**Request**
The required output is all lines below that contain the word "форме".

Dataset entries

BEGIN

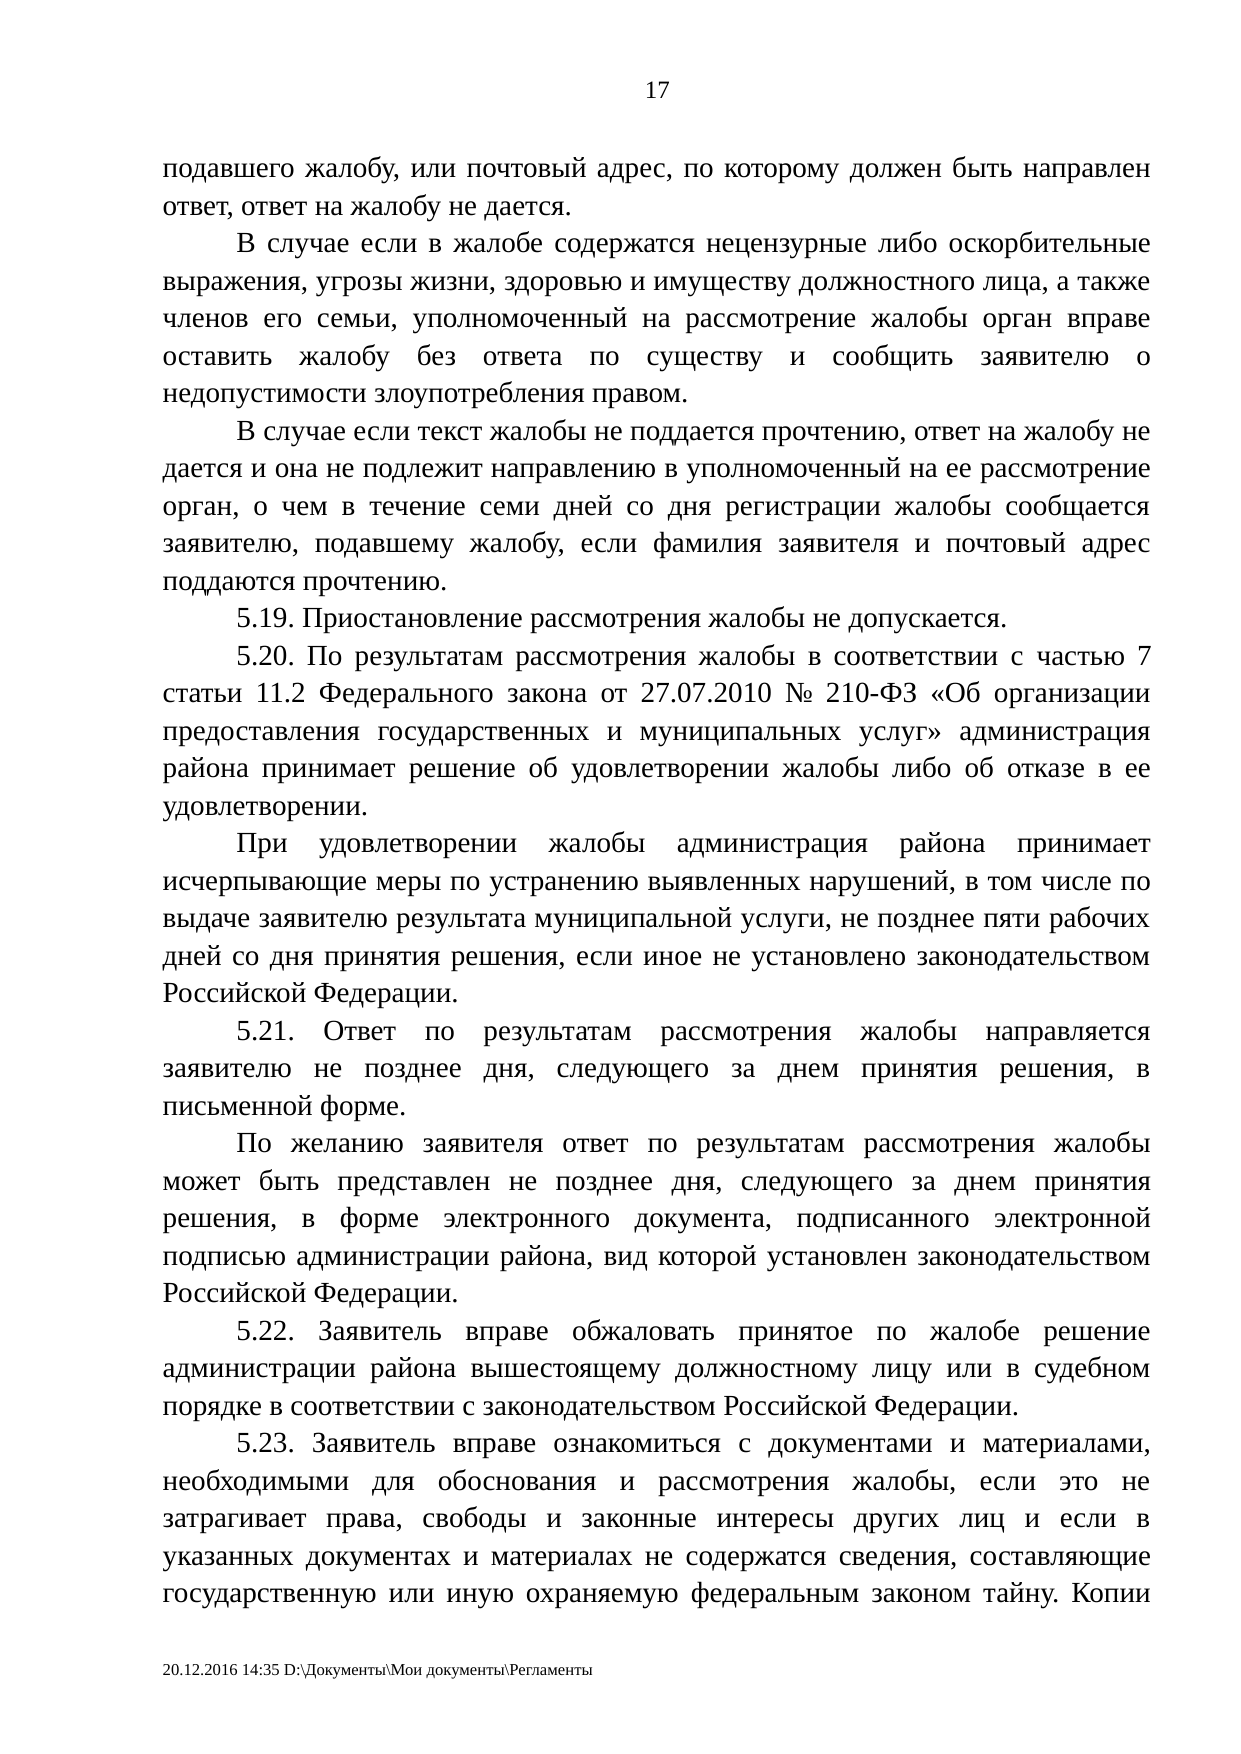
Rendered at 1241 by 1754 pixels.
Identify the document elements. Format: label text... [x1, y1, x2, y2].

text 5.22. Заявитель вправе обжаловать принятое по жалобе решение администрации района вышестоящему должностному лицу или в судебном порядке в соответствии с законодательством Российской Федерации. [162, 1310, 1152, 1423]
text По желанию заявителя ответ по результатам рассмотрения жалобы может быть представлен не позднее дня, следующего за днем принятия решения, в форме электронного документа, подписанного электронной подписью администрации района, вид которой установлен законодательством Российской Федерации. [162, 1123, 1152, 1310]
text 5.19. Приостановление рассмотрения жалобы не допускается. [162, 598, 1152, 635]
text 5.23. Заявитель вправе ознакомиться с документами и материалами, необходимыми для обоснования и рассмотрения жалобы, если это не затрагивает права, свободы и законные интересы других лиц и если в указанных документах и материалах не содержатся сведения, составляющие государственную или иную охраняемую федеральным законом тайну. Копии указанных документов и материалов могут быть направлены заявителю по его письменному ходатайству. [162, 1423, 1152, 1610]
text При удовлетворении жалобы администрация района принимает исчерпывающие меры по устранению выявленных нарушений, в том числе по выдаче заявителю результата муниципальной услуги, не позднее пяти рабочих дней со дня принятия решения, если иное не установлено законодательством Российской Федерации. [162, 823, 1152, 1010]
text 5.21. Ответ по результатам рассмотрения жалобы направляется заявителю не позднее дня, следующего за днем принятия решения, в письменной форме. [162, 1010, 1152, 1123]
text 5.18. В случае если в жалобе не указаны фамилия гражданина, подавшего жалобу, или почтовый адрес, по которому должен быть направлен ответ, ответ на жалобу не дается. [162, 148, 1152, 223]
text 5.20. По результатам рассмотрения жалобы в соответствии с частью 7 статьи 11.2 Федерального закона от 27.07.2010 № 210-ФЗ «Об организации предоставления государственных и муниципальных услуг» администрация района принимает решение об удовлетворении жалобы либо об отказе в ее удовлетворении. [162, 635, 1152, 823]
text В случае если текст жалобы не поддается прочтению, ответ на жалобу не дается и она не подлежит направлению в уполномоченный на ее рассмотрение орган, о чем в течение семи дней со дня регистрации жалобы сообщается заявителю, подавшему жалобу, если фамилия заявителя и почтовый адрес поддаются прочтению. [162, 410, 1152, 598]
text В случае если в жалобе содержатся нецензурные либо оскорбительные выражения, угрозы жизни, здоровью и имуществу должностного лица, а также членов его семьи, уполномоченный на рассмотрение жалобы орган вправе оставить жалобу без ответа по существу и сообщить заявителю о недопустимости злоупотребления правом. [162, 223, 1152, 410]
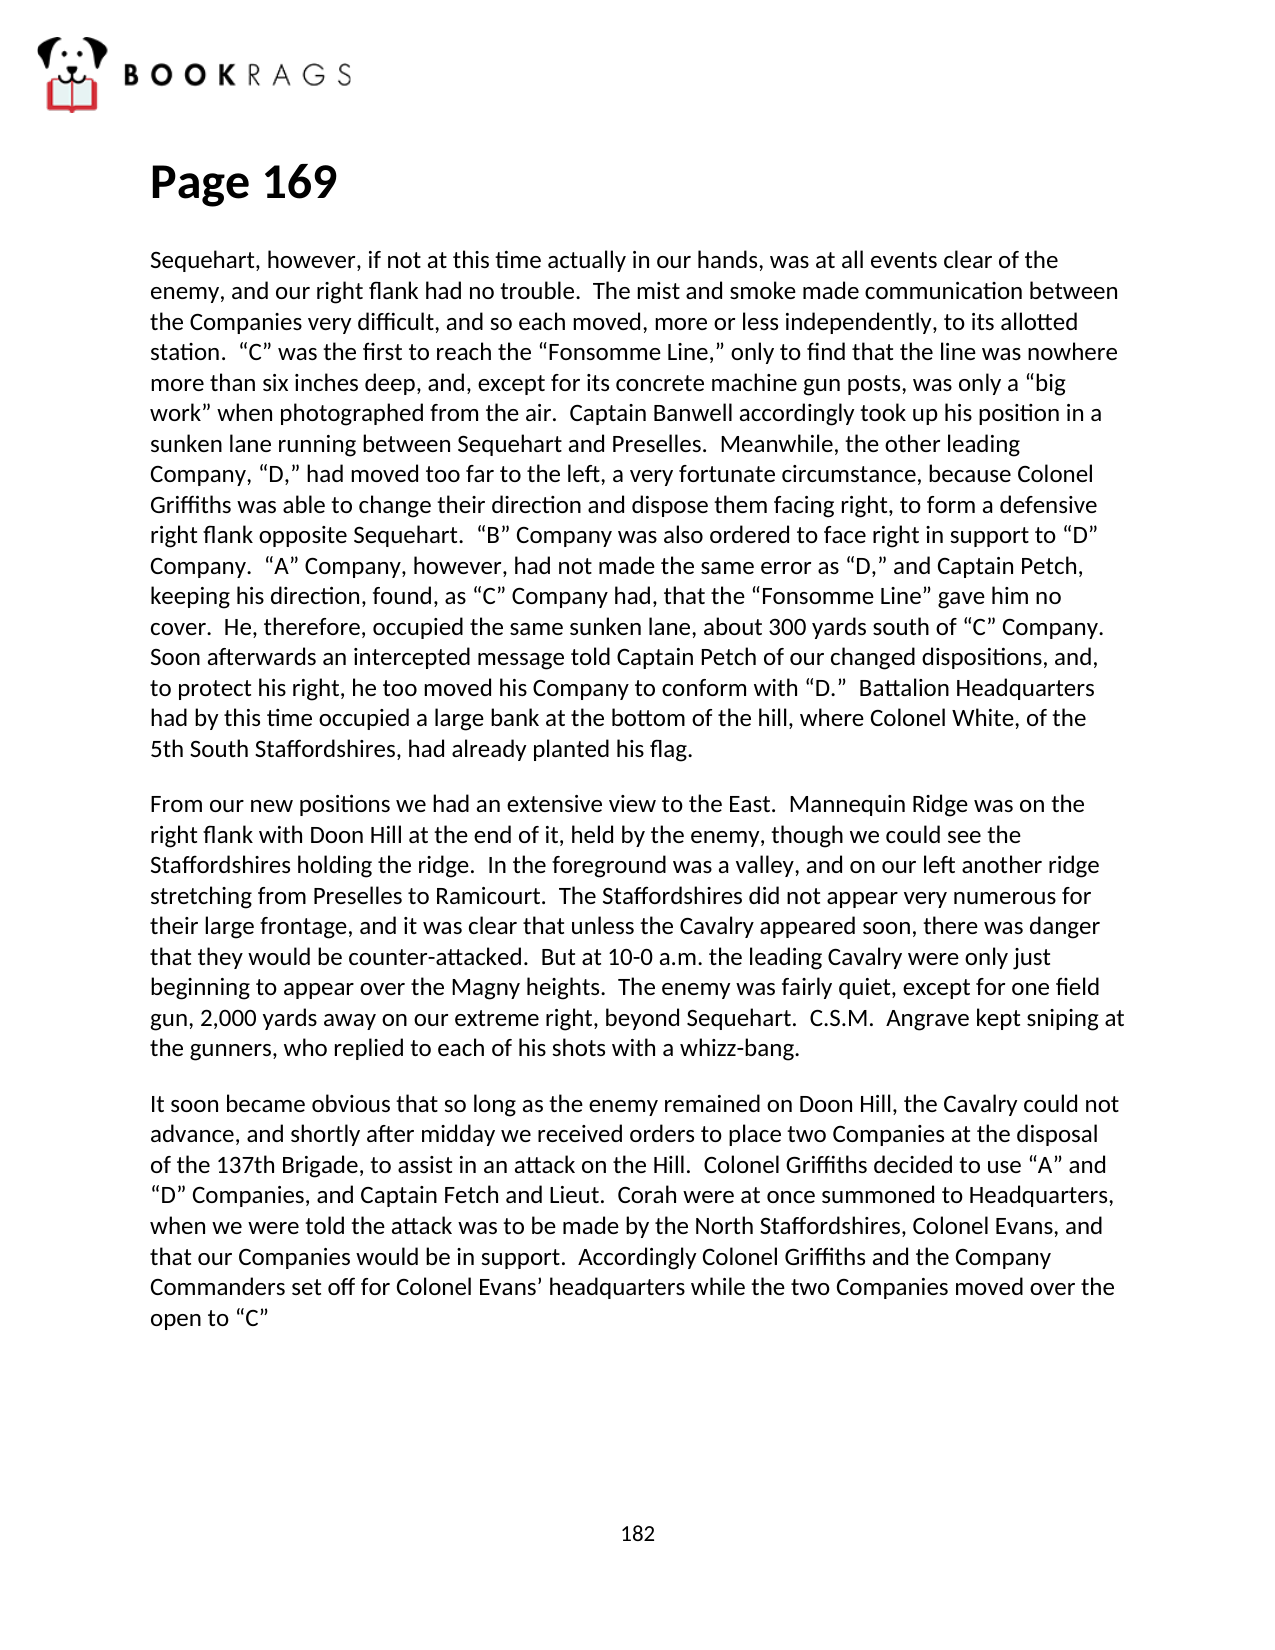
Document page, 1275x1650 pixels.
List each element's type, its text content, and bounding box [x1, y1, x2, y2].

text From our new positions we had an extensive view to the East. Mannequin Ridge was on the right flank with Doon Hill at the end of it, held by the enemy, though we could see the Staffordshires holding the ridge. In the foreground was a valley, and on our left another ridge stretching from Preselles to Ramicourt. The Staffordshires did not appear very numerous for their large frontage, and it was clear that unless the Cavalry appeared soon, there was danger that they would be counter-attacked. But at 10-0 a.m. the leading Cavalry were only just beginning to appear over the Magny heights. The enemy was fairly quiet, except for one field gun, 2,000 yards away on our extreme right, beyond Sequehart. C.S.M. Angrave kept sniping at the gunners, who replied to each of his shots with a whizz-bang. [150, 788, 1125, 1063]
picture [37, 37, 351, 113]
text Page 169 [150, 150, 1125, 211]
text Sequehart, however, if not at this time actually in our hands, was at all events clear of the enemy, and our right flank had no trouble. The mist and smoke made communication between the Companies very difficult, and so each moved, more or less independently, to its allotted station. “C” was the first to reach the “Fonsomme Line,” only to find that the line was nowhere more than six inches deep, and, except for its concrete machine gun posts, was only a “big work” when photographed from the air. Captain Banwell accordingly took up his position in a sunken lane running between Sequehart and Preselles. Meanwhile, the other leading Company, “D,” had moved too far to the left, a very fortunate circumstance, because Colonel Griffiths was able to change their direction and dispose them facing right, to form a defensive right flank opposite Sequehart. “B” Company was also ordered to face right in support to “D” Company. “A” Company, however, had not made the same error as “D,” and Captain Petch, keeping his direction, found, as “C” Company had, that the “Fonsomme Line” gave him no cover. He, therefore, occupied the same sunken lane, about 300 yards south of “C” Company. Soon afterwards an intercepted message told Captain Petch of our changed dispositions, and, to protect his right, he too moved his Company to conform with “D.” Battalion Headquarters had by this time occupied a large bank at the bottom of the hill, where Colonel White, of the 5th South Staffordshires, had already planted his flag. [150, 244, 1125, 763]
text It soon became obvious that so long as the enemy remained on Doon Hill, the Cavalry could not advance, and shortly after midday we received orders to place two Companies at the disposal of the 137th Brigade, to assist in an attack on the Hill. Colonel Griffiths decided to use “A” and “D” Companies, and Captain Fetch and Lieut. Corah were at once summoned to Headquarters, when we were told the attack was to be made by the North Staffordshires, Colonel Evans, and that our Companies would be in support. Accordingly Colonel Griffiths and the Company Commanders set off for Colonel Evans’ headquarters while the two Companies moved over the open to “C” [150, 1088, 1125, 1332]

END

**Solution for this exercise**
text По желанию заявителя ответ по результатам рассмотрения жалобы может быть представлен не позднее дня, следующего за днем принятия решения, в форме электронного документа, подписанного электронной подписью администрации района, вид которой установлен законодательством Российской Федерации. [162, 1123, 1152, 1310]
text 5.21. Ответ по результатам рассмотрения жалобы направляется заявителю не позднее дня, следующего за днем принятия решения, в письменной форме. [162, 1010, 1152, 1123]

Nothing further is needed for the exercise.